Even when Paul returns, the Clippers may not be at full strength right away. Rivers is not expecting Redick to play against the Sixers, though he has not ruled it out. The Clippers are moving toward full strength -- but they're not there yet.
Paul has been named to the Western Conference All Star team, and with the game being held in his original NBA home of New Orleans, he has a strong desire to play. In order to do so, he must return to regular season action first.

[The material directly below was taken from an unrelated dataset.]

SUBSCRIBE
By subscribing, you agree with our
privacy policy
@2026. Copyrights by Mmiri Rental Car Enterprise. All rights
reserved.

There are only two Clippers games left before the ASG, Sunday and Wednesday against the Trail Blazers, so if the ASG in NOLA remains a goal for Paul, he must return no later than Wednesday.
The Sixers are one of the worst teams in the NBA, and the Clippers should handle them easily at home, without or without Paul or Redick or Hedo Turkoglu or pretty much anyone else. In that sense, it could be a very good tuneup for Paul with relatively low pressure. On the other hand, the Portland game on Wednesday is huge. The Clippers will be keen to avenge an overtime loss in Portland the day after Christmas, not to mention that the Blazers currently sit a game and a half ahead of the Clippers in the Western Conference standings. With Portland scheduled to play at Minnesota tonight and at Oklahoma City on Tuesday, it's a very real possibility that the Clippers could tie or pass them in the standings with a win on Wednesday.

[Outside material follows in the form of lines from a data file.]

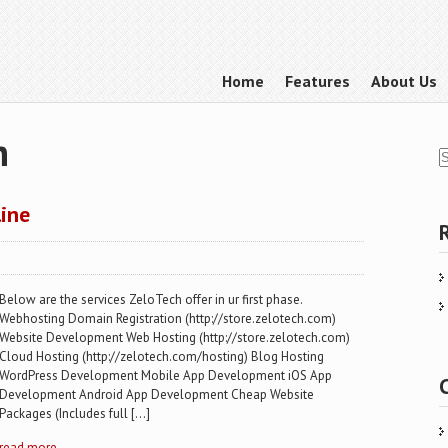
Home
Features
About Us
h
line
Below are the services ZeloTech offer in ur first phase.
Webhosting Domain Registration (http://store.zelotech.com)
Website Development Web Hosting (http://store.zelotech.com)
Cloud Hosting (http://zelotech.com/hosting) Blog Hosting
WordPress Development Mobile App Development iOS App
Development Android App Development Cheap Website
Packages (Includes full […]
read more →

When Paul and Redick are both back in action, we will probably see a Clippers starting lineup for the first time that will more than likely finish the season at the top unit. Between injuries to Matt Barnes, Redick and Paul, those three have only played eight out of 53 games together this season. In those eight games Barnes came off the bench, partly because he had been hurt and was still less than fully healthy. It remains to be seen whether Doc Rivers continues with Barnes as the starter at small forward over Jared Dudley, but I have seen no indication to the contrary.

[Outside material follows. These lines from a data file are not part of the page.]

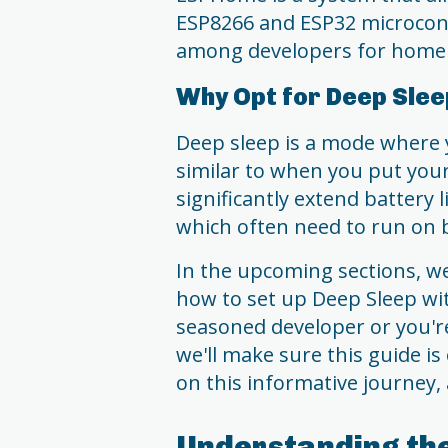
ESP8266 and ESP32 microcontr
among developers for home 
Why Opt for Deep Sle
Deep sleep is a mode where 
similar to when you put you
significantly extend battery l
which often need to run on 
In the upcoming sections, we'
how to set up Deep Sleep w
seasoned developer or you're
we'll make sure this guide is
on this informative journey, 
Understanding th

Beyond the healthy availability of their best starting lineup, there are other very specific reasons to suspect that the Clippers could be better -- perhaps even much better -- when Paul returns than they have been at any time this season. During the first three weeks of the season (before Barnes was hurt and before Redick was hurt) the Clippers were the worst defensive team in the NBA as they were struggling to master Rivers' defensive schemes. The defense still leaves much to be desired -- but it is lightyears ahead of where it was in November. In addition, life without Paul has allowed Blake Griffin to take the long-awaited next step. The Clippers had become too dependent on Paul in some situations -- but the way Griffin and Jamal Crawford and Redick played in his absence, this is not a team that is going to stand around and watch CP3 at the end of games. Few teams in the NBA have as many weapons as the Clippers, and the past month has given some other players the confidence they'll need to be factors in big situations moving forward.
The wait is over. CP3 is back. And the rest of the NBA should be very concerned.